The 2013/01/29 at 08:37
Marie Luginsland, in Germany
2011 was a record year for German research and innovation, with 74.6 billion euros spent on R&D, including 50.3 billion by businesses. In this way, the latter reviewed their budgets upwards by 7.2 % in the space of one year. The State followed suit, increasing its R&D spending by 46 % to 13.6 billion euros between 2005 and 2011.
These investments have earned Germany the rank as Europe's number one in terms of research, alloting 2.9 % of its GDP to this domain, compared with an average of 2 % in the European Union. The share corresponding to businesses went up from 1.45 % of the GDP in 1995 to 1.94 % in 2011. In the absence of 2012 figures, surveys conducted by the DIHK, the federation of German CCIs, indicate an unstopped enthusiasm for innovation despite the crisis. Out of the 1,000 innovative enterprises, two-thirds of which are SMEs, surveyed at the end of 2012, 48 % have announced that they will be upping their R&D investments this year. While 47 % will be maintaining their 2012 levels, only 5 % will be reducing this aspect of activity.
This focus on R&D despite the crisis is not accidental. German enterprises are hoping, thanks to their R&D potential, to maintain the competitiveness of their exports, as well as sharpen up their resources to exit the crisis. This is how the machine tools and mechanical construction sectors will be keeping in their firing line the re-industrialisation-related takeoff of the US economy. In addition, the US continent is today the market representing the greatest hopes for German automobile manufacturers.
SMEs neglected by universities
In its analysis of the survey, the DIHK however points out a few obstacles. While 62 % of businesses were able to finance their innovation, in 2012, in conditions similar to those in preceding years, 32 % experienced difficulties in gathering necessary funds. They also expect external financing conditions to deteriorate this year. 18 % of the businesses surveyed even state an incapacity to find outside financial help. These difficulties in financing R&D are accentuated in the case of SMEs, 57 % of which declare that they rely exclusively on their own capital for the development of new technologies.

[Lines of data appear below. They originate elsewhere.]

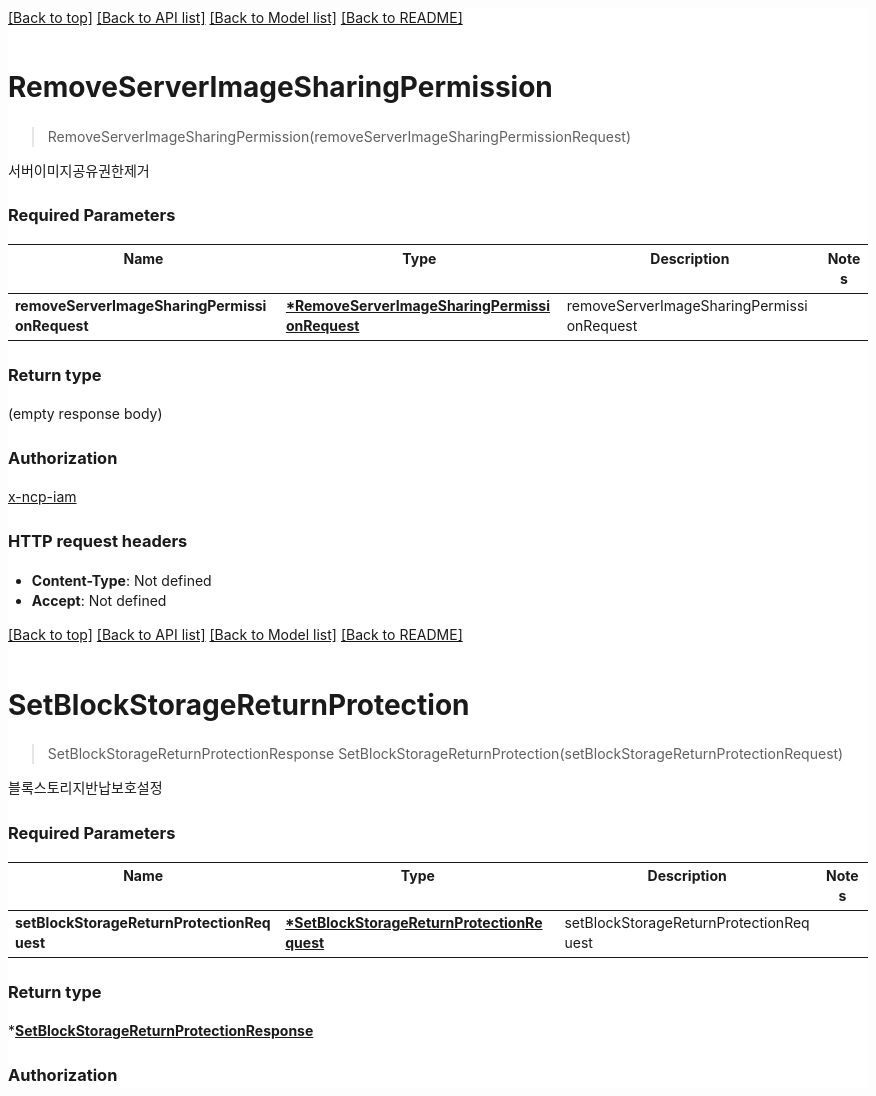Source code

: [[Back to top]](#) [[Back to API list]](../README.md#documentation-for-api-endpoints) [[Back to Model list]](../README.md#documentation-for-models) [[Back to README]](../README.md)

# **RemoveServerImageSharingPermission**
> RemoveServerImageSharingPermission(removeServerImageSharingPermissionRequest)


서버이미지공유권한제거

### Required Parameters

Name | Type | Description  | Notes
------------- | ------------- | ------------- | -------------
**removeServerImageSharingPermissionRequest** | **[\*RemoveServerImageSharingPermissionRequest](RemoveServerImageSharingPermissionRequest.md)** | removeServerImageSharingPermissionRequest | 

### Return type

 (empty response body)

### Authorization

[x-ncp-iam](../README.md#x-ncp-iam)

### HTTP request headers

 - **Content-Type**: Not defined
 - **Accept**: Not defined

[[Back to top]](#) [[Back to API list]](../README.md#documentation-for-api-endpoints) [[Back to Model list]](../README.md#documentation-for-models) [[Back to README]](../README.md)

# **SetBlockStorageReturnProtection**
> SetBlockStorageReturnProtectionResponse SetBlockStorageReturnProtection(setBlockStorageReturnProtectionRequest)


블록스토리지반납보호설정

### Required Parameters

Name | Type | Description  | Notes
------------- | ------------- | ------------- | -------------
**setBlockStorageReturnProtectionRequest** | **[\*SetBlockStorageReturnProtectionRequest](SetBlockStorageReturnProtectionRequest.md)** | setBlockStorageReturnProtectionRequest | 

### Return type

*[**SetBlockStorageReturnProtectionResponse**](SetBlockStorageReturnProtectionResponse.md)

### Authorization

Paradoxically, as the DIHK reveals, businesses are largely unfamiliar with the State's policy in favour of research and innovation. Only 10 % of them are aware, for example, of the government's hi-tech strategy identifying ten promising project* for 2020.
Isolated in their innovation efforts, many businesses also deplore the lack of transparency in the world of research and the university arena. In this way, they experience difficulties in identifying research centres connected to their domain of activity. "Many universities don't yet consider technology transfer as their core activity, especially when it is a matter of cooperating with SMEs," regrets Hans Heinrich Driftmann, President of the DIHK. And yet, 38 % of the businesses surveyed declare that they wish for an intensification of their relationships with scientists.
Favourable political context
This desire amongst German enterprises to intensify their innovation whatever it takes corresponds to the image the country exudes internationally. The country's scientific, economic and legal context is considered extremely favourable by foreign company heads. In the 2012 Global Innovation Barometer carried out for General Electric (GE), the research and consulting firm Strategy One underlines the positive image enjoyed by Germany amongst 3,100 company heads from 25 different countries surveyed. Germany comes out second, just behind the United States, and even snatches off the pole position for its political framework, thought to be stimulating for innovation.
*These ten projects cover the domains of energy, health/nutrition, sustainable mobility, ID security and ICT.